Bu itirazların başarıya ulaşması, itiraz sahibi tarafından sunulan delillerin sağlamlığına bağlıdır. Hukuki süreç, marka sahibinden ticari faaliyetlerini titizlikle belgelemesini gerektirir. Özellikle tescilsiz kullanıma dayalı hak iddia ediliyorsa, haklılığı ispatlamak için sunulan delil niteliğindeki evrakların, itiraz edilen marka tescil başvurusunun başvuru tarihinden önceki bir tarihe ait olması kritik bir zorunluluktur. Sunulması gereken bu evraklar; kesilen ve satın alınan fatura örnekleri, yazılı basında yer alan reklam ve haber görselleri, fuar katılım evrakları, sponsorluk belgeleri, mağaza görselleri ve tanıtıcı faaliyetleri içeren sosyal medya kullanımları gibi, markanın nihai tüketici zihninde yer edindiğini ispatlayacak tüm kanıtları içerir. Bu durum, hukuki korumanın yalnızca tescil ile değil, aynı zamanda ticari faaliyetlerin başlangıcından itibaren sistematik ve detaylı bir şekilde belgelenmesiyle de mümkün olabileceğini göstermektedir.   

İtiraz sürecinde, vekil firmaların piyasada yayınlanan benzer başvurular hakkında müvekkillerine bilgi sağlamak amacıyla yürüttüğü “marka izleme” faaliyetleri , itiraz için tanınan 2 aylık kısa sürenin etkin kullanımı açısından hayati önem taşımaktadır. Zira itiraz süresinin kısalması, hak sahibinin sorumluluğunu ve piyasayı takip etme zorunluluğunu artırmıştır.   
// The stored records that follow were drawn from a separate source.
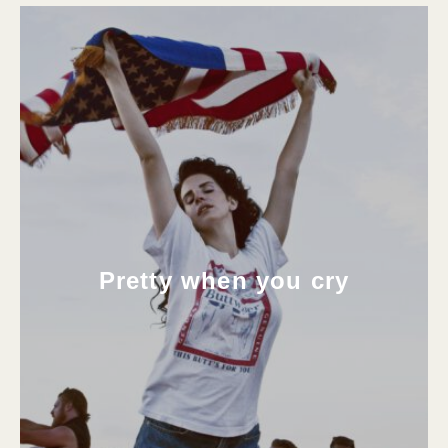
Pretty when you cry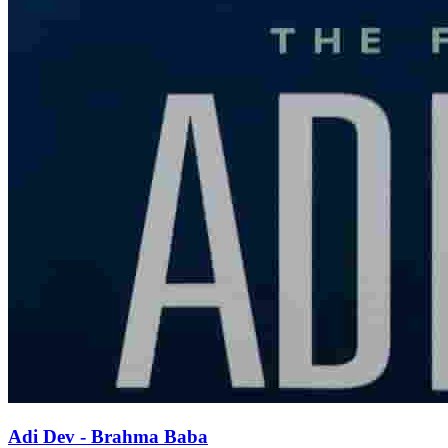
Adi Dev - Brahma Baba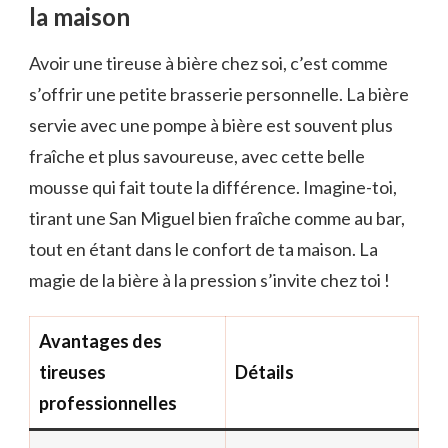
la maison
Avoir une tireuse à bière chez soi, c’est comme
s’offrir une petite brasserie personnelle. La bière
servie avec une pompe à bière est souvent plus
fraîche et plus savoureuse, avec cette belle
mousse qui fait toute la différence. Imagine-toi,
tirant une San Miguel bien fraîche comme au bar,
tout en étant dans le confort de ta maison. La
magie de la bière à la pression s’invite chez toi !
Avantages des
tireuses
Détails
professionnelles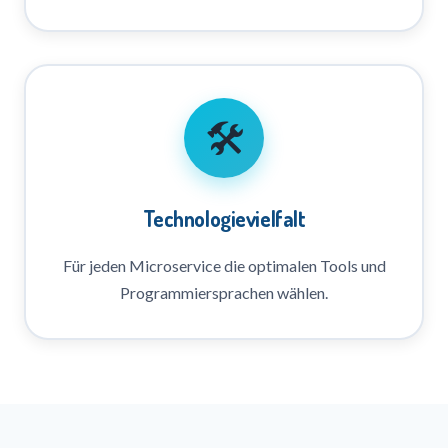
🛠️
Technologievielfalt
Für jeden Microservice die optimalen Tools und
Programmiersprachen wählen.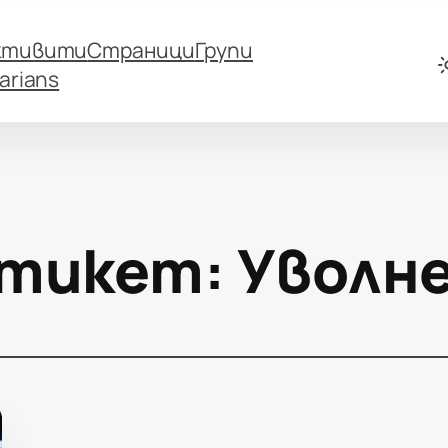
ктивити
Страници
Групи
arians
тикет:
Уволн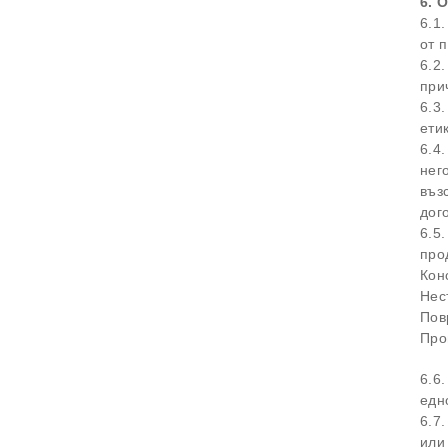
6. 
6.1
от 
6.2
при
6.3
ети
6.4
нег
въз
дог
6.5
про
Кон
Нес
Пов
Про
6.6
едн
6.7
или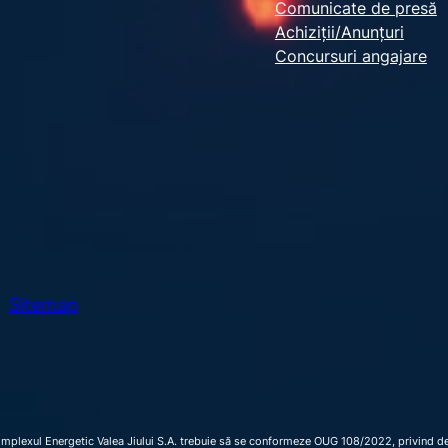
Comunicate de presă
a
Achiziții/Anunțuri
r
Concursuri angajare
c
h
Sitemap
omplexul Energetic Valea Jiului S.A. trebuie să se conformeze OUG 108/2022, privind dec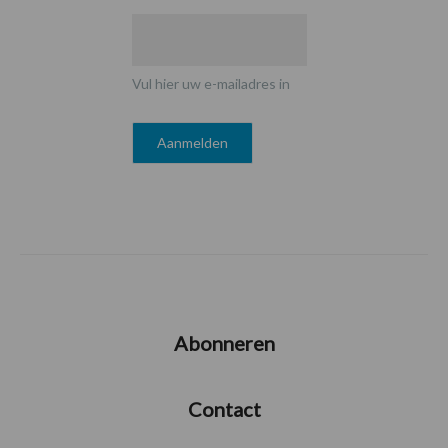
Vul hier uw e-mailadres in
Abonneren
Contact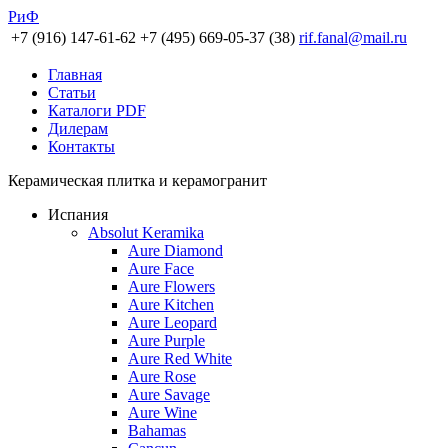
РиФ
+7 (916) 147-61-62
+7 (495) 669-05-37 (38)
rif.fanal@mail.ru
Главная
Статьи
Каталоги PDF
Дилерам
Контакты
Керамическая плитка и керамогранит
Испания
Absolut Keramika
Aure Diamond
Aure Face
Aure Flowers
Aure Kitchen
Aure Leopard
Aure Purple
Aure Red White
Aure Rose
Aure Savage
Aure Wine
Bahamas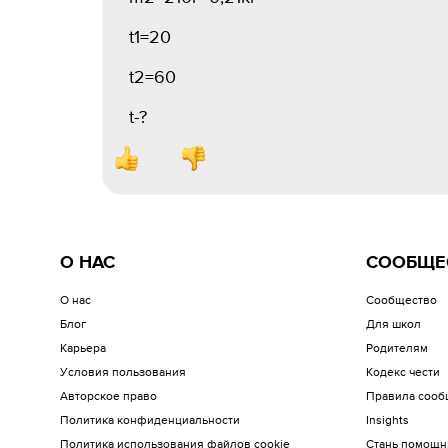
t1=20
t2=60
t-?
О НАС
СООБЩЕ
О нас
Сообщество
Блог
Для школ
Карьера
Родителям
Условия пользования
Кодекс чести
Авторское право
Правила сооб
Политика конфиденциальности
Insights
Политика использования файлов cookie
Стань помощн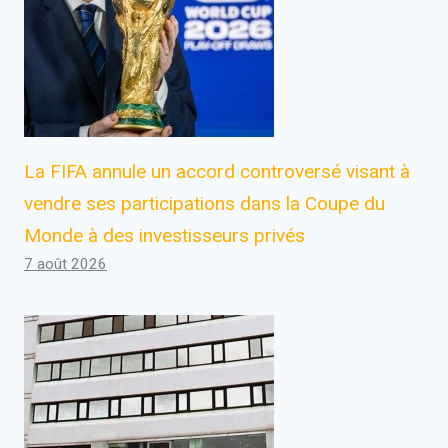
La FIFA annule un accord controversé visant à
vendre ses participations dans la Coupe du
Monde à des investisseurs privés
7 août 2026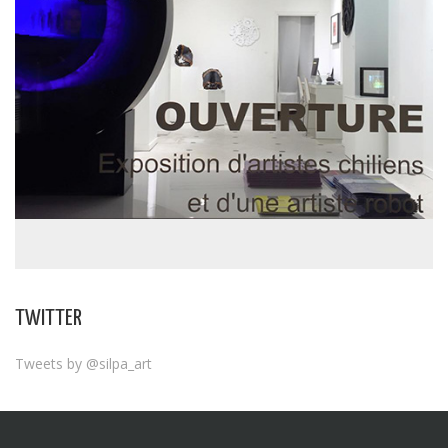
TWITTER
Tweets by @silpa_art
D. İtirazın İncelenmesi ve YİDK Süreci

TÜRKPATENT uzmanları, itiraz sahibi tarafından sunulan deliller ışığında marka tescil başvurusunu yeniden inceler. İnceleme sonucunda, itiraz dilekçesindeki beyan ve delillerin ikna edici bulunması halinde, başvurunun Reddi kararı verilir. Bu durumda başvuru sahibi, ret kararına itiraz etme hakkına sahiptir ve dosya Yeniden İnceleme Değerlendirme Kurulu (YİDK)’na intikal eder.   

Eğer uzman, itirazı kabul etmez (yani tescil kararını onaylarsa), itiraz sahibi bu karara karşı ikinci ve son kez itiraz hakkını kullanarak dosyayı YİDK’ya taşıyabilir. YİDK, her iki tarafın itirazlarını ve gerekçelerini ele alarak nihai bir idari karar verir. Kurul tarafından verilen bu karara karşı idari aşamada itiraz hakkı bulunmamaktadır. Ancak taraflar, Kurul kararını Sınai Mülkiyet Mahkemesi’ne taşıyarak yargı yolunu açabilirler. Böyle bir durumda, hem karşı taraf hem de TÜRKPATENT davanın müdahili olarak yer alır.   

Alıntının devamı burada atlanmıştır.